Supporting this are 30,000 love hotels nationwide providing places for the 500
million visits that take place each year. Some 1,370,000 couples use a love
hotel daily (1 percent of the total population of 127 million people on any
given day), and one research project has calculated that half of all sex in
Japan takes place in a love hotel, and that consequently a large part of the
country's offspring is conceived in one.
This is because a large percentage of the patrons are married to each other. It
has been estimated that customers fall into three categories: married, just
dating, and adulterous.

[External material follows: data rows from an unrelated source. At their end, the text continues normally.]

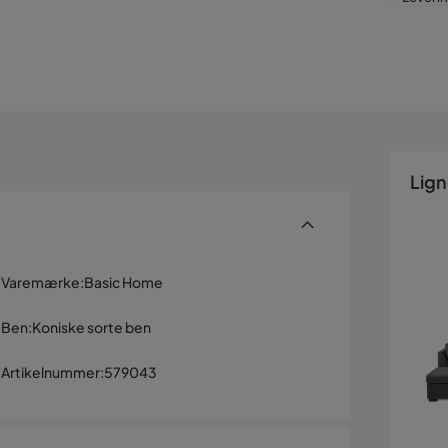
Lig
Varemærke
:
Basic Home
Ben
:
Koniske sorte ben
Artikelnummer
:
579043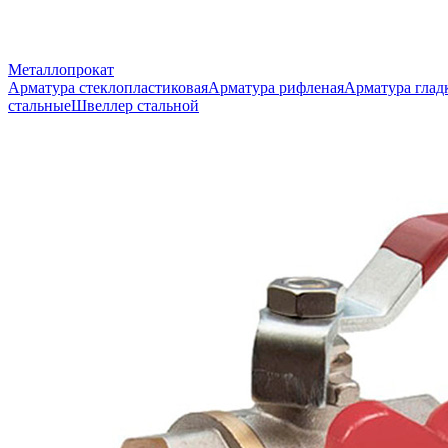
Металлопрокат
Арматура стеклопластиковая
Арматура рифленая
Арматура глад
стальные
Швеллер стальной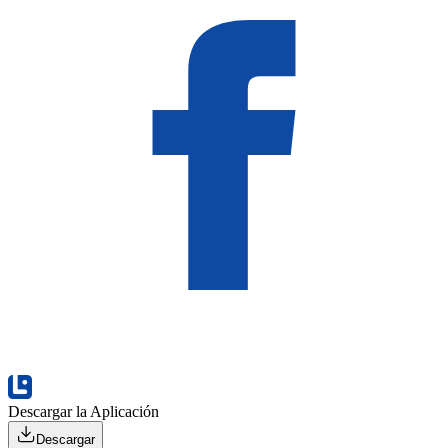
Descargar la Aplicación
Descargar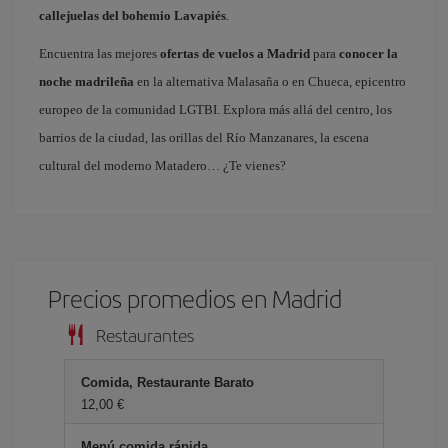
callejuelas del bohemio Lavapiés
.
Encuentra las mejores
ofertas de vuelos a Madrid
para
conocer la
noche madrileña
en la alternativa Malasaña o en Chueca, epicentro
europeo de la comunidad LGTBI. Explora más allá del centro, los
barrios de la ciudad, las orillas del Río Manzanares, la escena
cultural del moderno Matadero… ¿Te vienes?
Precios promedios en Madrid
Restaurantes
Comida, Restaurante Barato
12,00 €
Menú comida rápida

Their demands, however, are all the same - couples
(married to each other or not) seeking space dedicated to sexual intimacy on a
short-term basis, away from their crowded, nosy homes.
Other countries have their love-hotel equivalents - South Korea, Singapore, the
Philippines - but these are not often of the same caliber as Japan's. Here the
love-hotel establishment is not only geared to provide security and quiet, but
also to create an atmosphere that is romantic (even fantastic), as
other-worldly as Disneyland but at the same time stuffed with various handy
gadgets.
Love-hotel excesses are well known, though now less evident since the 1985
revision to the Law Regulating Businesses Affecting Public Morals. This put an
end to the large mirrors and big, round dendo (electric) beds that moved of
their own accord. The contemporary love hotel is now much more kawaii (cute)
than kinky.
Among the the reasons offered for this is that there has been something of a
power shift in love-hotel choice. It used to be the male half that decided.
Back then the places had hopeful macho monikers - Empire, Rex, King. Then the
female half began to choose. Love hotels started calling themselves "fashion
hotels" or "boutique hotels," and began to have lavish lobbies with
theme-shops, colors like beige and lavender, and decor like Laura Ashley.
This change can be documented in the Meguro Emperor (still in Meguro), which
began in 1973 as a he-man fort before it slowly metamorphosed into a romantic
Disneyland castle. The interior has been several times revised to segue from
male- to female-friendly. Even the name has changed. It is now Gallery Hotel.
In most love hotels "macho" kanji has been replaced by "feminine" hiragana,
trendy katakana or, more often, romaji, that romanized script that carries no
male/female associations at all.
The fashion hotel has grown ultra discrete (no one sees you once you are
inside; in fashion motels, your license plates are hidden and there are no
windows) and the erotic becomes the exotic, the risky becomes riskless, and the
bed is seen as more trophy than taboo.
In her learned and entertaining book on the anthropology of the love hotel
Sarah Chaplin follows the ups and downs of her subject and is particularly good
in connecting its changes with those within the larger public. From the hovels
of the late 1950s, almost entirely associated with adultery and prostitution,
we have proceeded to the present pleasure palaces of Tokyo, Osaka, Kyoto and
almost everywhere else.
The entrances of such places used to resemble those of public toilets (a
bafflement that allowed entry but discouraged voyeurism, and which one critic
called "a purely pragmatic answer to a basic physical need.") Not now. Privacy
otherwise ensured, we scan the modish room-menu, take a look around the shop
and note the brand-name goods for sale, and then proceed to a bedroom in all
ways more lavish than our own.
Since Chaplin is an academic, a number of authorities are evoked and
acknowledged, but her style remains lively and readable. Remarking on the
dispatch necessary of those cleaning the room and changing the sheets in the
five minutes after an occupancy, she quotes that one might liken the process to
a pit crew of a Formula One racing team's.
Here then is everything you would want to know about one of Japan's most significant architectural achievements, one which is also certainly its most lucrative.